Por Laudelino José Sardá, en tu Facebook
¿Qué le hicieron al rector?
Durante el velorio del rector Luiz Carlos Cancellier de Olivo, a última hora de la tarde de ayer, en el salón del Rectorado de la UFSC, prevaleció una conclusión: ni siquiera durante la dictadura militar la Universidad fue tan ridiculizada como lo es ahora por la justicia federal y la Policía Federal. El vicerrector Alacoque Erdmann resumió la tragedia: «Luiz Carlos Cancellier dio su sangre por la UFSC».
Sí, por supuesto. En la entrevista que concedió hace una semana, Luiz Carlos le dijo a Moacir Pereira: «Nunca me había sentido tan humillado.»
Reflexionemos. El rector fue arrestado y llevado a la penitenciaría de Agronómica, equiparado con bandidos y corruptos, acusado de obstruir una investigación judicial. Ningún rector fue siquiera amonestado durante la dictadura, y hoy presenciamos la arrogancia del poder judicial, que se cree con el derecho de gobernar la nación imponiendo juicios personales o de grupos basados en las circunstancias sociales y políticas brasileñas.
¿Qué significa obstruir la justicia? Bueno, hay delincuentes que trafican drogas en Brasil desde las cárceles, y el sistema judicial cree que el rector de la universidad puede obstruir las investigaciones en la UFSC (Universidad Federal de Santa Catarina). ¿Cinematográfico o circense?
Conocí a Luiz Carlos en 1981, cuando comenzó su carrera periodística en O Estado. Su trayectoria fue brillante. Paralelamente al periodismo, estudió Derecho y se incorporó a la docencia, llegando a ser director del Departamento Jurídico y director del Centro de Ciencias Jurídicas de la UFSC. Hace unos dos años, en un encuentro casual, me confesó: «Trabajaré por un candidato a rector que restaure la dignidad de la UFSC». Su movimiento culminó con la decisión consensuada de apoyar su candidatura. Y fue elegido con victoriosas señales de cambio.

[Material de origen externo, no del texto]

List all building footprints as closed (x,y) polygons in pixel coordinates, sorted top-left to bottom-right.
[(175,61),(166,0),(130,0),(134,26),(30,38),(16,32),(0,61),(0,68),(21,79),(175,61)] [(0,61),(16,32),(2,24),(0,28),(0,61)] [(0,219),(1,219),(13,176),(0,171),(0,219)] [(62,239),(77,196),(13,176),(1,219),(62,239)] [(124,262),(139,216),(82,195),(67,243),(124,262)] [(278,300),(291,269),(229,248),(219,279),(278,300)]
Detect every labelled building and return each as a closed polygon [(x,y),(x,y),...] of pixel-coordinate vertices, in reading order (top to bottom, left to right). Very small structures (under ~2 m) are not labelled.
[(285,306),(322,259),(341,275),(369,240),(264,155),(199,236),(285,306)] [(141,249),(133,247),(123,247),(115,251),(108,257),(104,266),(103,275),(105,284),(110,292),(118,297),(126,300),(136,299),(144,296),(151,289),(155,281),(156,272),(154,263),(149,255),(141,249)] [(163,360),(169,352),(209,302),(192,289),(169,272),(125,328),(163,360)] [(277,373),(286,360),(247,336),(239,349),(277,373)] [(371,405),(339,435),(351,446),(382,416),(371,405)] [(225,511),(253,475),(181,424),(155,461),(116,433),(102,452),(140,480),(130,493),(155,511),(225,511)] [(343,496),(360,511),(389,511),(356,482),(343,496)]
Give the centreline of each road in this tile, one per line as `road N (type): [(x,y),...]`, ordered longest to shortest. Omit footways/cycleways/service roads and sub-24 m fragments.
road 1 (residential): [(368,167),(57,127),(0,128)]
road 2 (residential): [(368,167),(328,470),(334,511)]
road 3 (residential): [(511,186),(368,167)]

Poco a poco, junto al profesor Alacoque Erdmann, Luiz Carlos restableció un clima de diálogo, confianza mutua y buenas relaciones con la sociedad.
De repente, es arrestado, como en una situación de guerra, una dictadura. Llevado a la Penitenciaría Agronómica, Luiz Carlos se pierde en la agresión contra un mandato que debería ser, sobre todo, considerado para la autonomía y la respetabilidad de una universidad. Pero no. ¡Al diablo con la institución! Lo que importa son los nuevos principios de justicia y la Policía Federal, que podría haber exigido que Luiz Carlos compareciera en una audiencia, presentara pruebas, etc. Pero no. Prefirieron humillarlo, es decir, decirle que la justicia y la Policía Federal están muy por encima de las instituciones educativas. En otras palabras, una cacería de brujas, como si toda la nación necesitara demostrar que no es corrupta. De lo general a lo particular, todos los brasileños son corruptos por naturaleza. Y larga vida a la autoridad judicial y policial que tiene la atención y el aplauso popular.
Hasta que se demuestre lo contrario, Luiz Carlos, apodado Cao, no soportó la humillación, tanto para él como para la UFSC (Universidad Federal de Santa Catarina). Imagínense en la situación de Cao: la prensa lo acusa de malversación de fondos. De hecho, los periódicos Folha de S. Paulo y O Globo, y sus sitios web hoy, lo repiten al anunciar su muerte.
No se trata de una cuestión de debilidad humana, sino, sobre todo, de una defensa –quizás frágil– de su moral, de su dignidad y del derecho que la Policía Federal y la justicia no le concedieron: probar su inocencia antes de ser arrojado a la cárcel, en la misma fosa que Eduardo Cunha, Joesley Batista, etc., etc., etc.
La dictadura actual no es militar. Es judicial. El juez Lédio Rosa tiene razón: «Mataron a mi amigo Cao. Y nadie rendirá cuentas. Esto es fascismo de la peor calaña».
Laudelino José Sardá es periodista y profesor de la Unisul, Universidad del Sur de Santa Catarina.